# Source passage
------

On Sun, Nov 09, 2025 at 08:31:04AM -1000, Tejun Heo wrote:
> The breather mechanism was introduced in 62dcbab8b0ef ("sched_ext: Avoid
> live-locking bypass mode switching") and e32c260195e6 ("sched_ext: Enable the
> ops breather and eject BPF scheduler on softlockup") to prevent live-locks by
> injecting delays when CPUs are trapped in dispatch paths.
> 
> Currently, it uses scx_breather_depth (atomic_t) and scx_in_softlockup
> (unsigned long) with separate increment/decrement and cleanup operations. The
> breather is only activated when aborting, so tie it directly to the exit
> mechanism. Replace both variables with scx_aborting flag set when exit is
> claimed and cleared after bypass is enabled. Introduce scx_claim_exit() to
> consolidate exit_kind claiming and breather enablement. This eliminates
> scx_clear_softlockup() and simplifies scx_softlockup() and scx_bypass().
> 
> The breather mechanism will be replaced by a different abort mechanism in a
> future patch. This simplification prepares for that change.

Acked-by: Andrea Righi <arighi@nvidia.com>

Thanks,
-Andrea

> 
> Cc: Dan Schatzberg <schatzberg.dan@gmail.com>
> Cc: Emil Tsalapatis <etsal@meta.com>
> Signed-off-by: Tejun Heo <tj@kernel.org>
> ---
>  kernel/sched/ext.c | 54 +++++++++++++++++++++-------------------------
>  1 file changed, 25 insertions(+), 29 deletions(-)
> 
> diff --git a/kernel/sched/ext.c b/kernel/sched/ext.c
> index 4b8b91494947..905d01f74687 100644
> --- a/kernel/sched/ext.c
> +++ b/kernel/sched/ext.c
> @@ -33,9 +33,8 @@ static DEFINE_MUTEX(scx_enable_mutex);
>  DEFINE_STATIC_KEY_FALSE(__scx_enabled);
>  DEFINE_STATIC_PERCPU_RWSEM(scx_fork_rwsem);
>  static atomic_t scx_enable_state_var = ATOMIC_INIT(SCX_DISABLED);
> -static unsigned long scx_in_softlockup;
> -static atomic_t scx_breather_depth = ATOMIC_INIT(0);
>  static int scx_bypass_depth;
> +static bool scx_aborting;
>  static bool scx_init_task_enabled;
>  static bool scx_switching_all;
>  DEFINE_STATIC_KEY_FALSE(__scx_switched_all);
> @@ -1834,7 +1833,7 @@ static void scx_breather(struct rq *rq)

------

# Provided data
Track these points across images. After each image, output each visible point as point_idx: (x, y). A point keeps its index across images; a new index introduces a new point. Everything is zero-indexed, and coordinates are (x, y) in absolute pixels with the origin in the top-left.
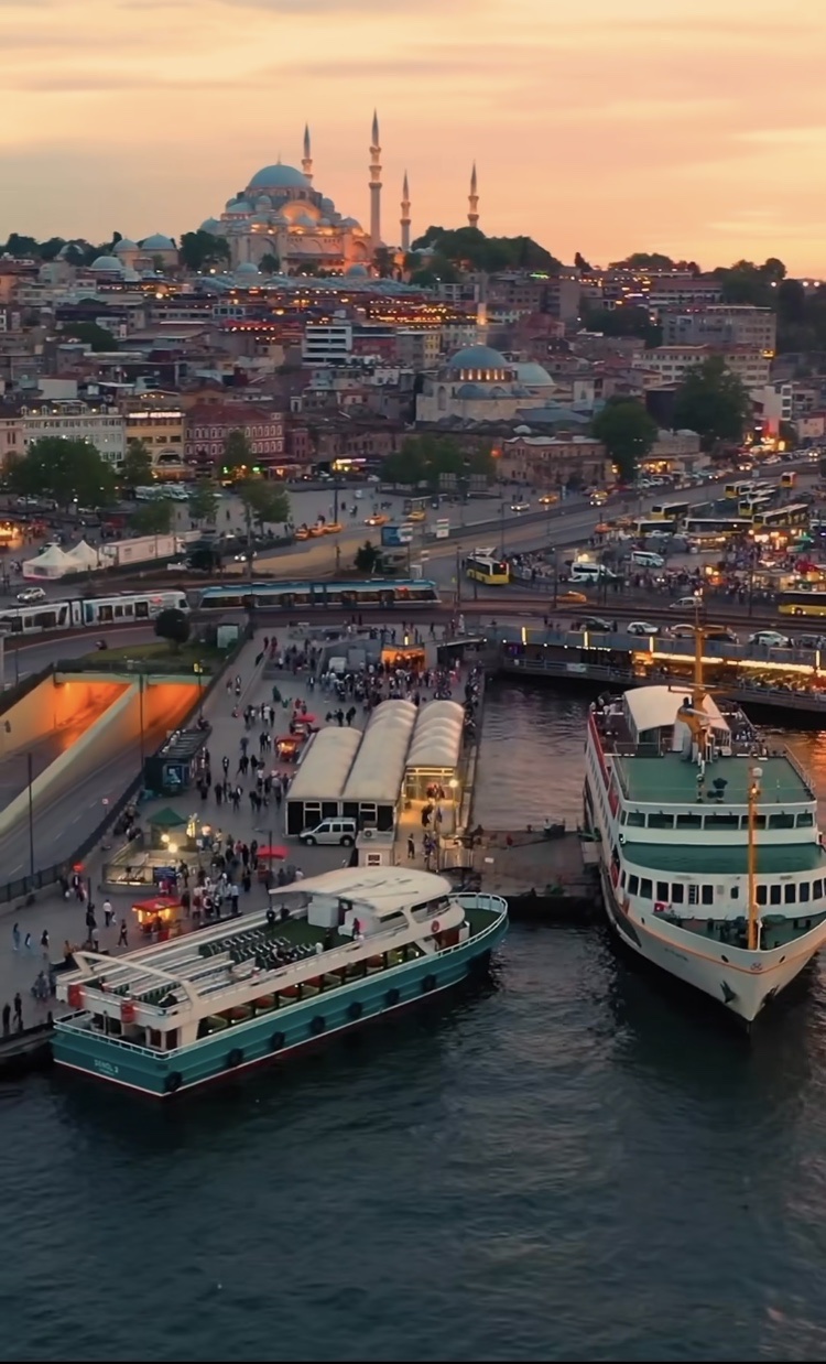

------

# Exercise requirements
[A] Write out every email address that appears in the sched_ext patch email.
[B] Pick up the sched_ext patch email right after its final line and keep it going.

# Answers to the problems
[A]
arighi@nvidia.com
schatzberg.dan@gmail.com
etsal@meta.com
tj@kernel.org

[B]
>  
>  	lockdep_assert_rq_held(rq);
>  
> -	if (likely(!atomic_read(&scx_breather_depth)))
> +	if (likely(!READ_ONCE(scx_aborting)))
>  		return;
>  
>  	raw_spin_rq_unlock(rq);
> @@ -1843,9 +1842,9 @@ static void scx_breather(struct rq *rq)
>  
>  	do {
>  		int cnt = 1024;
> -		while (atomic_read(&scx_breather_depth) && --cnt)
> +		while (READ_ONCE(scx_aborting) && --cnt)
>  			cpu_relax();
> -	} while (atomic_read(&scx_breather_depth) &&
> +	} while (READ_ONCE(scx_aborting) &&
>  		 time_before64(ktime_get_ns(), until));
>  
>  	raw_spin_rq_lock(rq);
> @@ -3740,30 +3739,14 @@ void scx_softlockup(u32 dur_s)
>  		goto out_unlock;
>  	}
>  
> -	/* allow only one instance, cleared at the end of scx_bypass() */
> -	if (test_and_set_bit(0, &scx_in_softlockup))
> -		goto out_unlock;
> -
>  	printk_deferred(KERN_ERR "sched_ext: Soft lockup - CPU%d stuck for %us, disabling \"%s\"\n",
>  			smp_processor_id(), dur_s, scx_root->ops.name);
>  
> -	/*
> -	 * Some CPUs may be trapped in the dispatch paths. Enable breather
> -	 * immediately; otherwise, we might even be able to get to scx_bypass().
> -	 */
> -	atomic_inc(&scx_breather_depth);
> -
>  	scx_error(sch, "soft lockup - CPU#%d stuck for %us", smp_processor_id(), dur_s);
>  out_unlock:
>  	rcu_read_unlock();
>  }
>  
> -static void scx_clear_softlockup(void)
> -{
> -	if (test_and_clear_bit(0, &scx_in_softlockup))
> -		atomic_dec(&scx_breather_depth);
> -}
> -
>  /**
>   * scx_bypass - [Un]bypass scx_ops and guarantee forward progress
>   * @bypass: true for bypass, false for unbypass
> @@ -3826,8 +3809,6 @@ static void scx_bypass(bool bypass)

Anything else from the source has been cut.